_How to complete this task_. What lines below mention the word "maar"? Copy each one.

Transcribed page contents
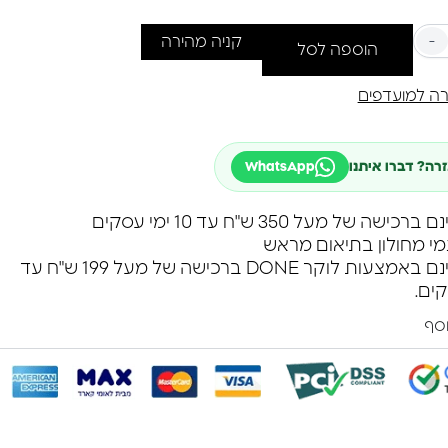
-
קניה מהירה
הוספה לסל
ה למועדפים
זרה? דברו איתנו
WhatsApp
שה של מעל 350 ש"ח עד 10 ימי עסקים
מי מחולון בתיאום מראש
משלוח חינם באמצעות לוקר DONE ברכישה של מעל 199 ש"ח עד
וסף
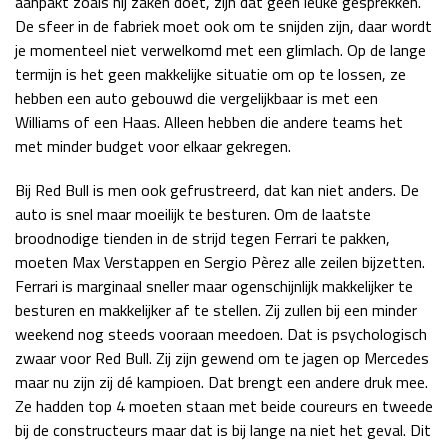
aanpakt zoals hij zaken doet, zijn dat geen leuke gesprekken.
De sfeer in de fabriek moet ook om te snijden zijn, daar wordt
je momenteel niet verwelkomd met een glimlach. Op de lange
termijn is het geen makkelijke situatie om op te lossen, ze
hebben een auto gebouwd die vergelijkbaar is met een
Williams of een Haas. Alleen hebben die andere teams het
met minder budget voor elkaar gekregen.
Bij Red Bull is men ook gefrustreerd, dat kan niet anders. De
auto is snel maar moeilijk te besturen. Om de laatste
broodnodige tienden in de strijd tegen Ferrari te pakken,
moeten Max Verstappen en Sergio Pèrez alle zeilen bijzetten.
Ferrari is marginaal sneller maar ogenschijnlijk makkelijker te
besturen en makkelijker af te stellen. Zij zullen bij een minder
weekend nog steeds vooraan meedoen. Dat is psychologisch
zwaar voor Red Bull. Zij zijn gewend om te jagen op Mercedes
maar nu zijn zij dé kampioen. Dat brengt een andere druk mee.
Ze hadden top 4 moeten staan met beide coureurs en tweede
bij de constructeurs maar dat is bij lange na niet het geval. Dit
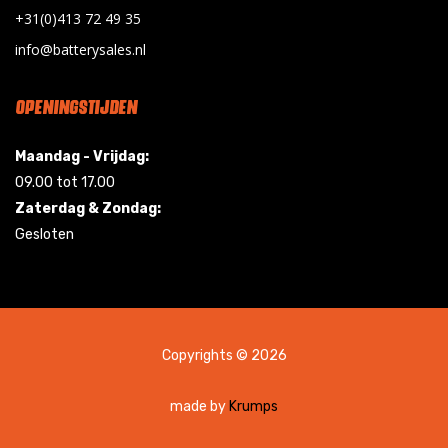
+31(0)413 72 49 35
info@batterysales.nl
OPENINGSTIJDEN
Maandag - Vrijdag:
09.00 tot 17.00
Zaterdag & Zondag:
Gesloten
Copyrights © 2026
made by
Krumps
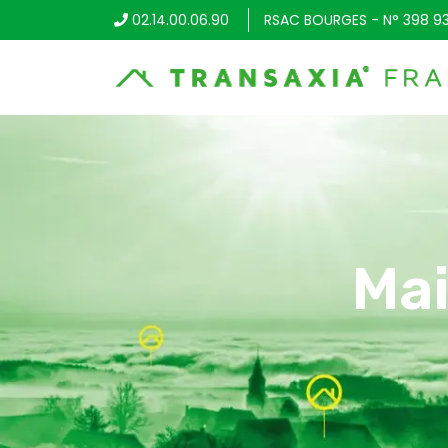
02.14.00.06.90
RSAC BOURGES - N° 398 9
Mai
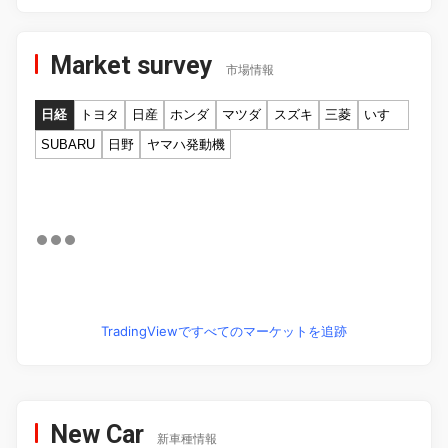
Market survey
市場情報
日経
トヨタ
日産
ホンダ
マツダ
スズキ
三菱
いすゞ
SUBARU
日野
ヤマハ発動機
TradingViewですべてのマーケットを追跡
New Car
新車種情報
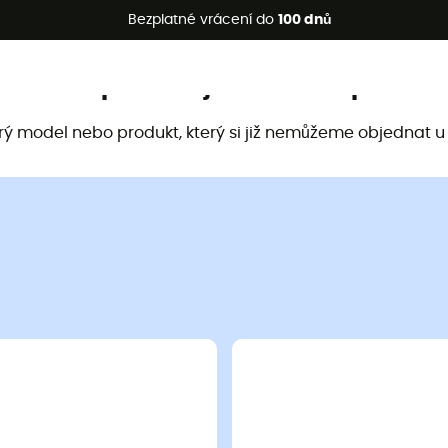
etní akce 🔥 -5 % EXTRA při nákupu 2 produktů* s kódem Summe
Bezplatné vrácení do
100 dnů
Tento produkt již není k dispozici
arý model nebo produkt, který si již nemůžeme objednat u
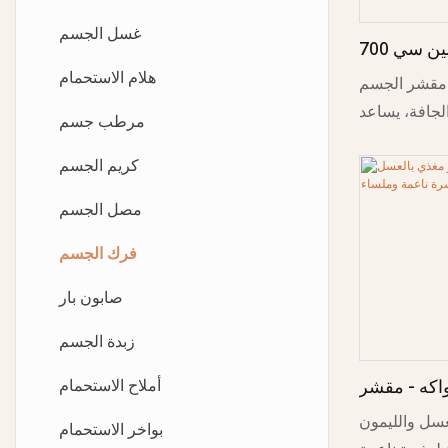
صابون يد رغوي
غسل الجسم
مقشر الجسم بالعسل وفيتامين سي 700
غسول لليدين
هلام الاستحمام
شرة الناعمة
مقشر الجسم ATOP 700 غرام - مقشر غني
كالحرير
لجافة، يساعد
كريم لليدين
مرطب جسم
نضارة البشرة،
مصل اليد
كريم الجسم
24.7 أونصة
مصل الجسم
فرك الجسم
صابون بار
زبدة الجسم
أملاح الاستحمام
اكه - مقشر
لهند وكريمة
سل والليمون
بواخر الاستحمام
اعمة وملساء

_Result of the task_.
auto is snel maar moeilijk te besturen. Om de laatste
Ferrari is marginaal sneller maar ogenschijnlijk makkelijker te
maar nu zijn zij dé kampioen. Dat brengt een andere druk mee.
bij de constructeurs maar dat is bij lange na niet het geval. Dit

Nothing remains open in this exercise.